Ülkemiz beş yıl işgal altında kaldı. Yaşanan olayların karanlıkta kalmış bir tarihi var. İlk defa yayımlanan anı, belge ve fotoğraflara araştırmamda yer verdim. İşgalde yok edilen Türk varlığı, etten kemikten on binlerce vatan evladının vücutlarından ibaret değildi. Atalarımızdan yadigâr kalan kültür mirası ve maddi-manevi emanetler de katledildi. Kitabımızda Fenerbahçe ile ilgili yaklaşık 30 sayfalık bölüm var. FB tarihine geçmeyen ve işgalcilerle kıran kırana yapılmış birçok futbol maçını derledim. Bu maçlar hiç bilinmiyor, ilk kez bu kitapta yayımlanıyor. Özellikle Fenerbahçe’nin işgalcileri eze eze yendiği, beş yıl süren işgalin her senesi için bir gol atarak 5-1 skorla sonuçlanan son karşılaşma hiç bilinmiyor. Bu karşılaşmada büyük bir Kuvayı Milliye ruhu yaşandı.
İNGİLİZLERLE YAPILAN SON FUTBOL MAÇI
İşgal yıllarında Harington’ın bizzat organize ettiği çok sayıda futbol maçı yapıldı. FB bu karşılaşmalara isyankâr bir ruhla çıkıyor, rakibine deli gibi saldırıyordu. Kadıköy’de bir avuç Türk genci koskoca İngiliz işgal ordusuna meydan okuyor, büyük bir imanla yenmeye çalışıyordu. Bu olay Kuvayı Milliye isyanının spora yansımasıdır. 30 Eylül Pazar günü Taksim Stadyumu hınca hınç doluydu. Müttefik İşgal Kuvvetleri Kumandanı General Harington ve İtilaf subayları şeref tribünündeki yerlerindeydi. İşgalcilerin İstanbul’daki son maçıydı. Bu maç Türkler için sıradan bir spor karşılaşması değil, milli duygu ve heyecanın ayyuka çıktığı olağanüstü bir gündü. Nihayet maçın oynanacağı saat geldi.

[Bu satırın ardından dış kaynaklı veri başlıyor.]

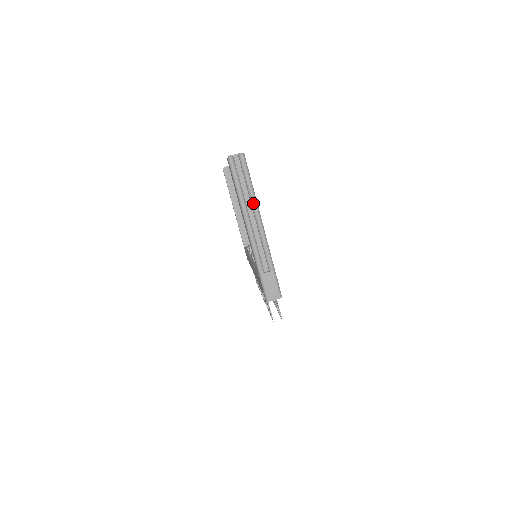
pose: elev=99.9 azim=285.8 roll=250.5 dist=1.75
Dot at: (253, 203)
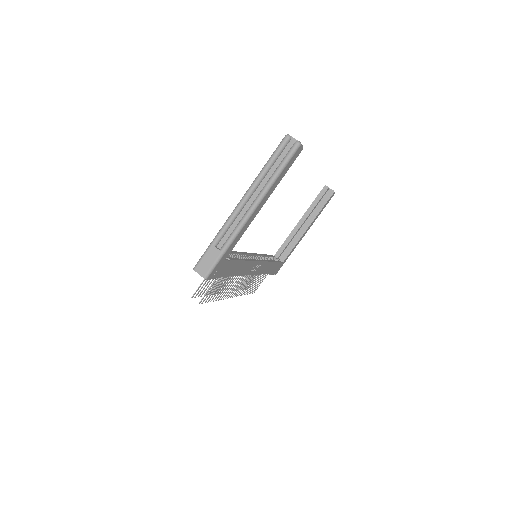
Dot at: (265, 187)
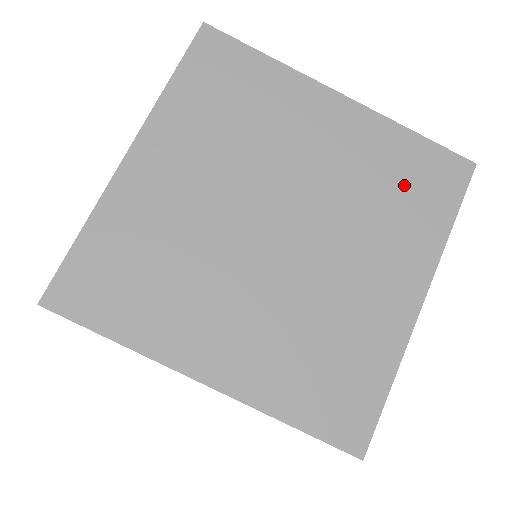
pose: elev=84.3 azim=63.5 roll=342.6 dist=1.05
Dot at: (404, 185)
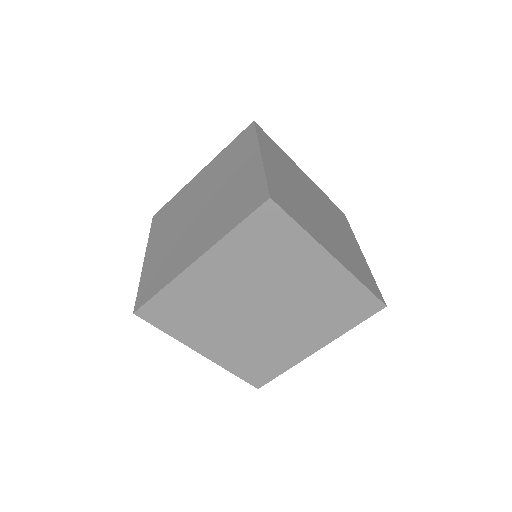
Dot at: (359, 267)
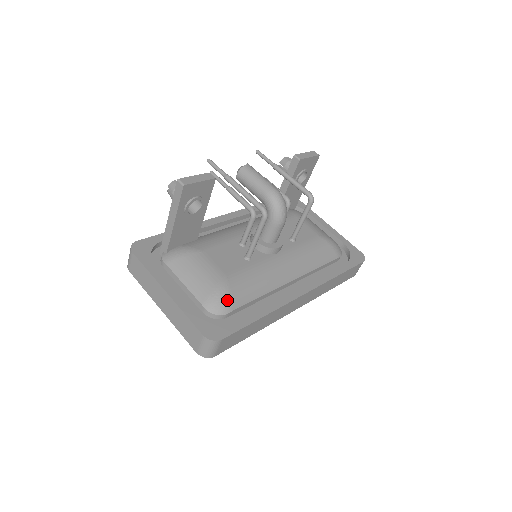
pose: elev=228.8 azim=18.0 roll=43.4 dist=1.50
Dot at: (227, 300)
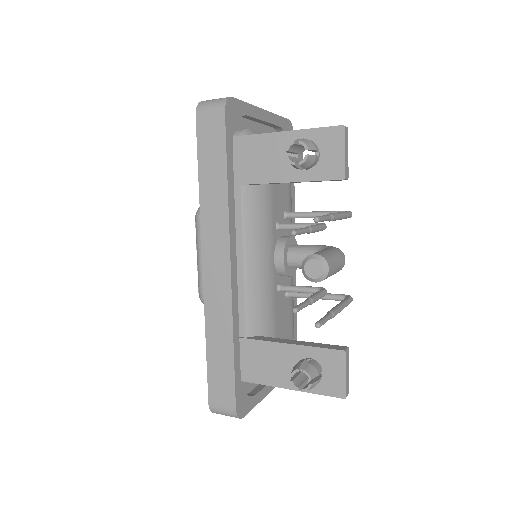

İŞGALDE GEÇEN HER YIL İÇİN BİR GOL
İleri gazetesinin haberine göre Fenerbahçe futbol takımı, “Şekip, Hasan Kamil, Cafer, İsmet, Fahir, Kadri, Zeki, Alaattin, Sabih, Ömer Bedri beylerden” oluşuyordu. Fenerbahçe ile İngilizler aynı anda sahaya çıktı. Fenerbahçe o gün her Türkün gönlünden geçeni yaptı. Beş yıl süren işgalin her yılına karşılık olmak üzere 1 gol attı. Fenerbahçe oyuncuları İngilizlerin filelerini tam beş kez havalandırdı. Ancak İngiliz futbolcularının bir şeref golü atmasına engel olmadı. İleri gazetesinde, “Fenerbahçe dün en ahenkli, en şevkli, en seri oyunlarından birini oynadı ve bire karşı beş sayı ile galip geldi” deniliyordu.
İNGİLİZLERLE SON ÇARPIŞMA
Fenerbahçe’nin galibiyeti Tevhid-i Efkâr’da şöyle anlatıldı: “Fenerbahçe takımımız İngiliz askerlerinin futbol takımını son defa acı bir hezimete uğratarak memleketlerine mağlup olarak göndermiştir. Fenerbahçe dün Taksim Stadyumu’nda, şehrimizdeki İngiliz askerlerinin son bir gayretle, Türkleri giderayak mağlup etmek için kurdukları karma takımı son bir hezimete uğrattı. Dünkü müsabaka, şehrimizden gitmek mecburiyetinde kalan yabancıların gençlerimiz ile son bir çarpışmasıydı. Birinci devrede taze bir kuvvetle çalışan rakip takımın bir sayısına karşılık iki sayı yapıldı. İkinci devrede gençlerimiz rakibine karşı olan üstünlüğünü büsbütün gösterdiler ve bu devrede üç sayı daha yaptılar.”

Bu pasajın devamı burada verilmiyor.